(Beginning of RECORDS)

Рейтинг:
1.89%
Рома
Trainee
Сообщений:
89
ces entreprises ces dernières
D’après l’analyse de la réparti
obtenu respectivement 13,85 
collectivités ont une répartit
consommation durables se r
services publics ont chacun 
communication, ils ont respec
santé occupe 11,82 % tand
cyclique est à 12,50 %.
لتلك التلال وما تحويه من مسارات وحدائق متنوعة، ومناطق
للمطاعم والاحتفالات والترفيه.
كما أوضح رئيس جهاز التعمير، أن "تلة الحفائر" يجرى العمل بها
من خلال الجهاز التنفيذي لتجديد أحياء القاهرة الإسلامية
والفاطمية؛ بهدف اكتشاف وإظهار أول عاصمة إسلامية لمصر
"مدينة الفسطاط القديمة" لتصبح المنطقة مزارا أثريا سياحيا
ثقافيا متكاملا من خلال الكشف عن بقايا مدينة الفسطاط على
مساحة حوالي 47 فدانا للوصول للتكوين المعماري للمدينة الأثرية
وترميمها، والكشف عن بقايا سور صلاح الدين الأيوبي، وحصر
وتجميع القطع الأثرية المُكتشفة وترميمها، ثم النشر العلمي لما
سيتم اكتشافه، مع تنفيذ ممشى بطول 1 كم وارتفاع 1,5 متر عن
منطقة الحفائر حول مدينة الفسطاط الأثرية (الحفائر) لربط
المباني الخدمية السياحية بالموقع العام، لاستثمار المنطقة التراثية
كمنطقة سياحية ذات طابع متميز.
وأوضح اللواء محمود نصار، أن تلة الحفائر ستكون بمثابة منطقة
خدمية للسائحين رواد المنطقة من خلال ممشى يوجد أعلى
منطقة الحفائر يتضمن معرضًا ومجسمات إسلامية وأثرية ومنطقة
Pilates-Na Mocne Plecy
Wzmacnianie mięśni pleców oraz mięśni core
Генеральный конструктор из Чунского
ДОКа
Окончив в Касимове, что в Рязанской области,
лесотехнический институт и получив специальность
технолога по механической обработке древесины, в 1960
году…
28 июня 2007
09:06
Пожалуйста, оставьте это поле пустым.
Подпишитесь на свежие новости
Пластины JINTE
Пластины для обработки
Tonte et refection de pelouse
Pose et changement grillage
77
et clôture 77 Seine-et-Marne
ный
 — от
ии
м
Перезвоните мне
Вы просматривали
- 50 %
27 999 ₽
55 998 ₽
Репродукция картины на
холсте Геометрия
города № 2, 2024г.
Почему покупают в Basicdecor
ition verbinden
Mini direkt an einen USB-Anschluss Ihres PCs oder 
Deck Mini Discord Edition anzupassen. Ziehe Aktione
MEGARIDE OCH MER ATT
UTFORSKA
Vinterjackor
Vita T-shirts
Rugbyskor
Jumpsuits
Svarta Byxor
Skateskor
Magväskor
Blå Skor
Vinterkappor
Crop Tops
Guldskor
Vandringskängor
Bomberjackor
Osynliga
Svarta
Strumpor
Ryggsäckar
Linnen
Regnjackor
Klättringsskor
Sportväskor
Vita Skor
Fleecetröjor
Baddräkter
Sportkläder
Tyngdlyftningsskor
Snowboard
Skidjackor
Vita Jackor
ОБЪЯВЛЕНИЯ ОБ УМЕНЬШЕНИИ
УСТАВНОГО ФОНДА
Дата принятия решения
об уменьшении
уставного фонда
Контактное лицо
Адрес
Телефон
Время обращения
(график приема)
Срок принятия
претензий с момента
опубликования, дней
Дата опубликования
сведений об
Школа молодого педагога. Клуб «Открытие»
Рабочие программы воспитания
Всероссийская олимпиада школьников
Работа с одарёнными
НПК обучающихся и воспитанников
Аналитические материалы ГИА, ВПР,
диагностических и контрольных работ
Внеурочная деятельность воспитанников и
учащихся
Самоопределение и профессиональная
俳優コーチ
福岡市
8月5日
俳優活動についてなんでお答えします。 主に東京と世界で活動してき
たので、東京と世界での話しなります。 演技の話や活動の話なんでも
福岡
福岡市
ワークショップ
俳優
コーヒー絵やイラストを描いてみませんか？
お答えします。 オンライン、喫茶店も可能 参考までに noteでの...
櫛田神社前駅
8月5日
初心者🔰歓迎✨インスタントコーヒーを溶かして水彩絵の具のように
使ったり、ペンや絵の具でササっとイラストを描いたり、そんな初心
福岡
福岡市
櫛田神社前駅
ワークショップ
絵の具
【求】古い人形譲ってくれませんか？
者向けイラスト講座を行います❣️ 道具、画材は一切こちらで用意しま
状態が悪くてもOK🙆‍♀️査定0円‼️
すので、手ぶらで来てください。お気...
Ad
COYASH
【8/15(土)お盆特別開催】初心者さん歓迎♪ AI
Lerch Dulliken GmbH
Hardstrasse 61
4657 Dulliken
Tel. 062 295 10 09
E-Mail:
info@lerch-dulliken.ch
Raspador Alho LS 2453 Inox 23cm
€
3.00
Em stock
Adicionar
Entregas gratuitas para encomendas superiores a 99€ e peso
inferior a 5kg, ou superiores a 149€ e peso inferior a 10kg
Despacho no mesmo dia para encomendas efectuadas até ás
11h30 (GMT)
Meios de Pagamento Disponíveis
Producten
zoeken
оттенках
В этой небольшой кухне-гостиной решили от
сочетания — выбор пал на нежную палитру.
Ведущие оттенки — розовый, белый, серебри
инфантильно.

(End of RECORDS)

▶ _INSTRUCTION_: When a line in the data contains the string "خلال", copy that line.

▶ _YOUR RESPONSE_:
من خلال الجهاز التنفيذي لتجديد أحياء القاهرة الإسلامية
ثقافيا متكاملا من خلال الكشف عن بقايا مدينة الفسطاط على
خدمية للسائحين رواد المنطقة من خلال ممشى يوجد أعلى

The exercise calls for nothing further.